George Gershwin and Isamu Noguchi in 1929

A photograph of a bust on a wooden pedestal
George Gershwin / Isamu Noguchi / 1929 / Marc G. Gershwin and Andrea Gershwin 

This blogpost originally appeared April 30, 2018

We know Isamu Noguchi for his designs for lamps, or for his stylized and abstracted sculptures, but we don’t necessarily think of him as an artist who made sculpted portraits.  But for a period ranging from the late 1920s until he stopped making portraits around 1950, he created more than one hundred likenesses.  In 1989, art historian Nancy Grove curated for the National Portrait Gallery a beautiful exhibition of many of these portraits in a variety of materials, and published an invaluable catalogue of the work. 

Noguchi made many of these portraits after returning to New York from a stay in Paris at the end of 1928.  There, in order to make money, he began to create portraits.  Often his subjects were friends and acquaintances in the world of art and culture, including Martha Graham, Buckminster Fuller, Berenice Abbott, Lincoln Kirstein and George Gershwin.  All of these subjects sat for Noguchi in 1929.  All of the portraits were also included in Nancy Grove’s 1989 exhibition.  And now, we are honored to have the bronze bust of George Gershwin on loan again to the museum in honor of our fiftieth anniversary.

George Gershwin had premiered An American in Paris in 1928, shortly after Noguchi returned to New York. Gershwin, one of the great composers of the twentieth century, was already famous for his stage musicals, most notably Lady Be Good (1924), created with his brother Ira Gershwin. His style evolved from hits like "Swanee" to sophisticated ballads such as "Someone to Watch Over Me" and "The Man I Love." Gershwin experimented with placing jazz in a symphonic form with Rhapsody in Blue, which opened in 1924 to mixed reviews but has been thrilling audiences ever since. He would go on to create more orchestral works that made use of jazz idioms, and to compose the opera Porgy and Bess (1935).

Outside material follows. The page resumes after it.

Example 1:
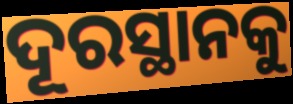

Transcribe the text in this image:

ଦୂରସ୍ଥାନକୁ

Early in 1929, George and Ira moved into adjoining penthouses on Riverside Drive and George began to paint and collect art.  The National Portrait Gallery owns two of his paintings--a self-portrait and a portrait of DuBose Heyward.  He met Noguchi through Kay Halle, a glamorous, wealthy and talented woman whose apartment was a gathering place for those prominent in the arts and politics.  Halle sold Gershwin a sculpture by Noguchi, and soon he sat for his portrait.  Cast in dark bronze, it captures the essentials of likeness, but also has a deeply contemplative, brooding quality. The sculpture was clearly a favorite of the artist, who included it in all three of the exhibitions of his portraits in 1930, at the Marie Sterner Gallery in New York, at the Harvard Society for Contemporary Art in Cambridge, Massachusetts, and the Arts Club of Chicago.  Noguchi traveled to Cambridge and to Chicago with his good friend, Buckminster Fuller.  His portraits began to receive important critical attention.  The well-known gallery owner Julien Levy, who also sat for Noguchi, wrote about them in 1933, praising his ability to merge “a precise knowledge of abstraction with a lively realism.”  Levy also noted that Noguchi “was discovering a means of applying the formal elements of sculpture to enhance the psychological implications of a portrait.”

Noguchi remained a friend to Gershwin, as well, attending dinner parties at his home with Halle and Fuller. Their last meeting seems to have been at a party given in Gershwin’s honor in Mexico City in 1936.  By July of 1937, Gershwin had died of a brain tumor, cutting short his remarkable career. Noguchi continued to create sculpture and other works of art until his death many years later, in 1988.